The traveler offered an awkward smile. “I am an Attuner. I served the Brassworks Guild for sixty years. Most such creatures are merely a nuisance.”
At the word ‘Attuner,’ Silas’s body tensed, a jolt of recognition running through him. A being from his mother’s hushed warnings, the servants of the Syndicate Lords.
But the man’s eyes held no malice, only a weary kindness. Silas slowly relaxed his shoulders.
“Is something amiss?” the traveler asked, observing his shift.
“It’s just… my first time meeting an Attuner,” Silas admitted. “But more than that, you don’t look like someone who’s served for sixty years.” The man’s face, though lined, was robust, his movements unburdened.
“Attuners, well, we age differently. Slower, perhaps. Longer lives than ordinary folk. I’m seventy-five this year. For an Attuner of middling power, I’ve aged like this. Powerful Technocrats, they say, can easily live for two or three hundred years.”
Silas stared, fascinated. This was the first time he’d heard such details. He carefully studied Corvin, a man of his own kind, a truth his mother had kept from him.
Outwardly, there was no distinguishing feature. No glow, no mark. If anything, the man possessed a sturdy build, a healthy complexion that spoke of enduring vitality.
This was crucial. It meant that even standing in the bustling heart of Veridia, as long as he refrained from obvious displays of the Aethelweft, no one would be able to discern his nature. A tightening in his chest, a lifelong knot of fear, suddenly loosened.
“To be an Attuner,” Silas murmured, “it’s truly incredible.”
“Incredible?” The traveler chuckled, a dry sound. “Not at all! I think people like you are far more incredible. Living in such a place, where Gearsnarls prowl, without relying on the Aethelweft? I couldn’t even imagine it.”

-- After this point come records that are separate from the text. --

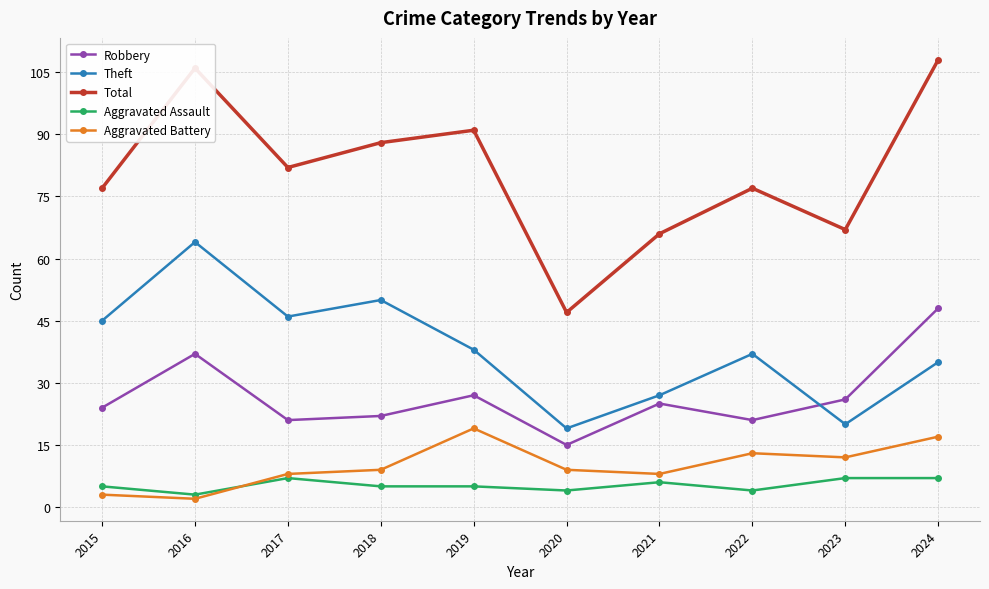

True or false: Total has a value of 66 at 2021.

True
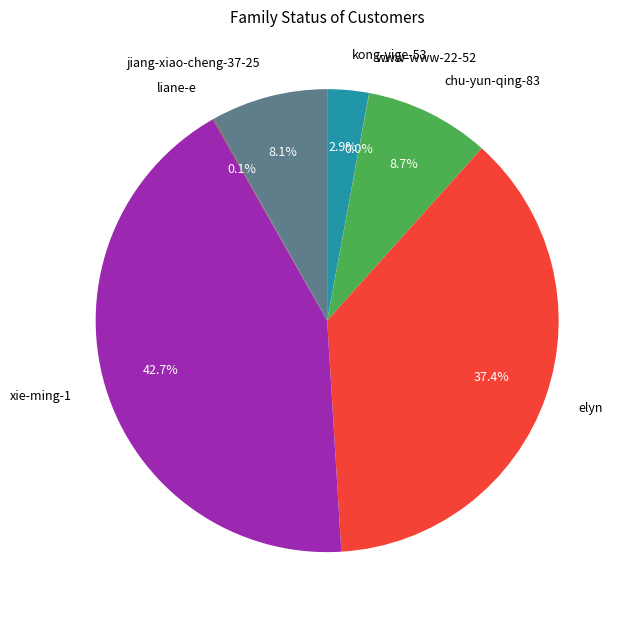

Does kong-yige-53 account for over 50% of the chart?

No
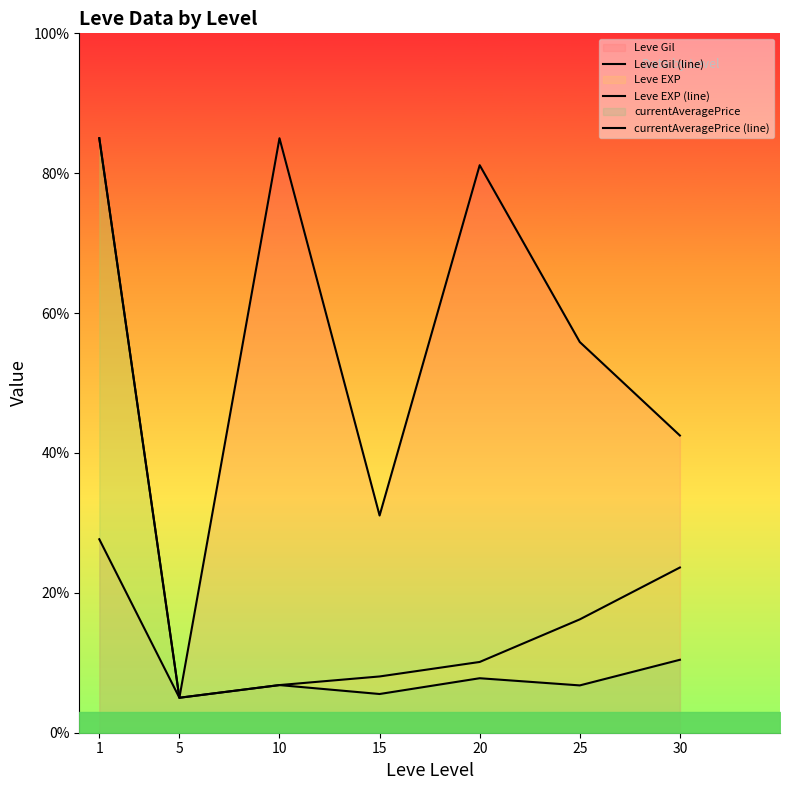

What is the sum of all Leve EXP (line) values?

154805.7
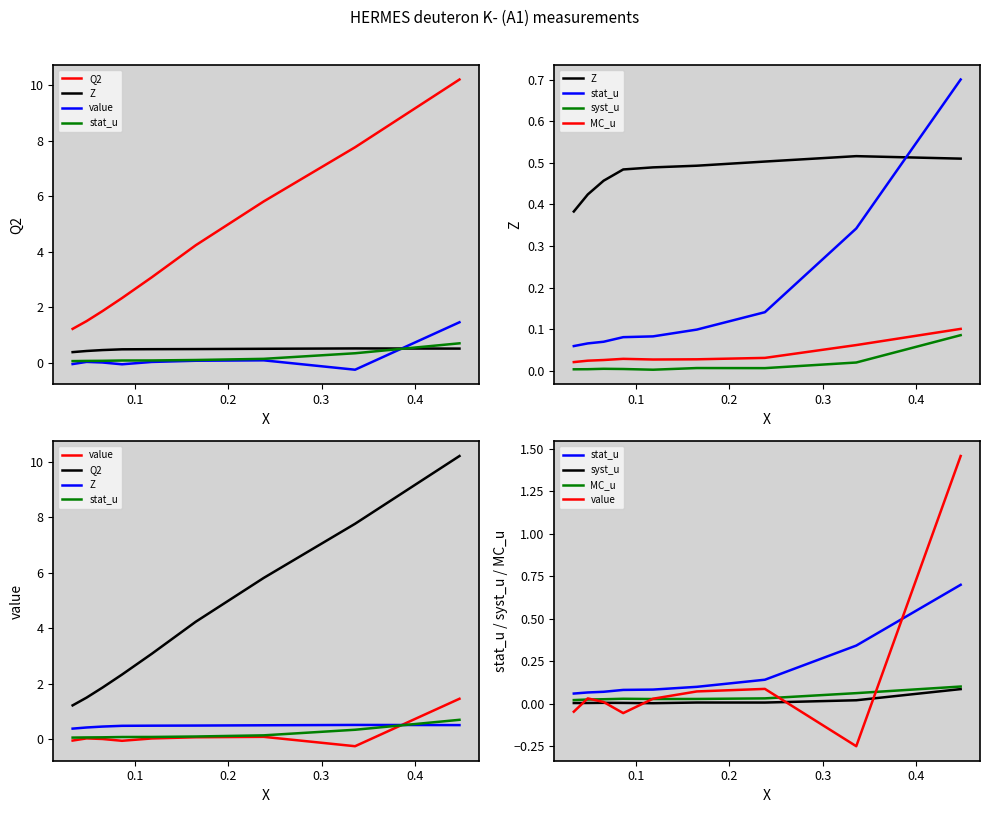

The value of Z at 0.2 is 0.7. True or false?

False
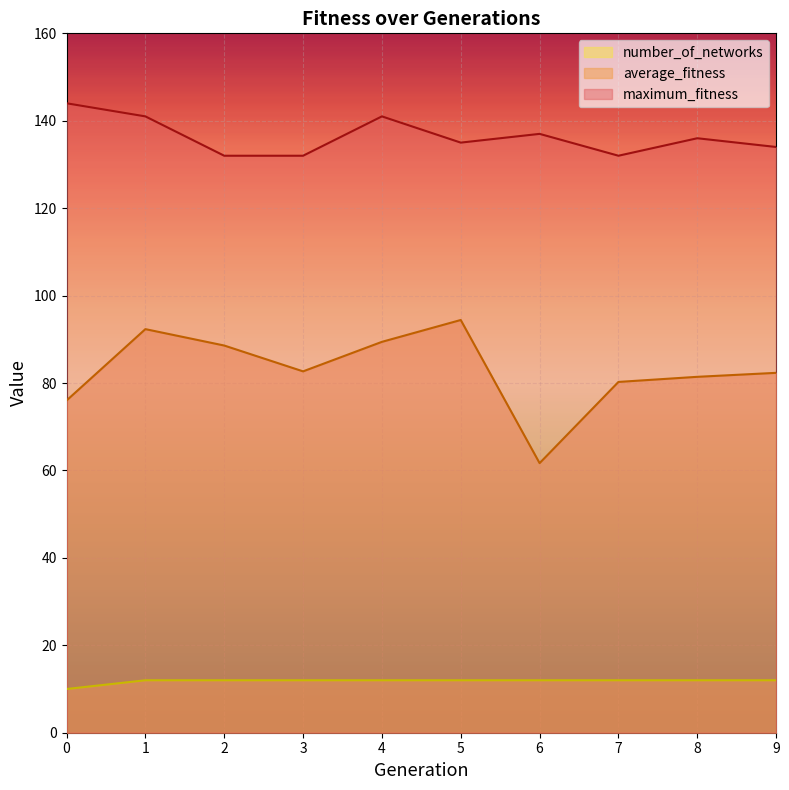

At which category is the sum across all series the highest?

1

Contrary to the man’s assumption, this was the first Gearsnarl that had truly threatened human life in the area since Silas’s birth. If not for that unusual peace, his mother, a woman without such sight, would never have dared raise him on the desolate Cinder Moor.
“Now that I think of it, I haven’t introduced myself. My name is Corvin. Corvin of the Brassworks—or, I suppose, no longer. Just Corvin the Wanderer. And you?”
“Silas,” he replied, a quiet strength entering his voice. “The sole shepherd of the Cinder Moor.”
“A wonderful name, Silas.”
“You mentioned earlier that you ‘served’ a Guild. Does that mean you no longer do?”
“I officially ended my vassal contract a month ago,” Corvin confirmed. “The Guild offered to keep me until my dying breath, a comfortable retirement, but… I wanted to spend my later years traveling, seeing the edges of Veridia. After all, I’ve been tied to a single forge since I was hired at the age of fifteen.”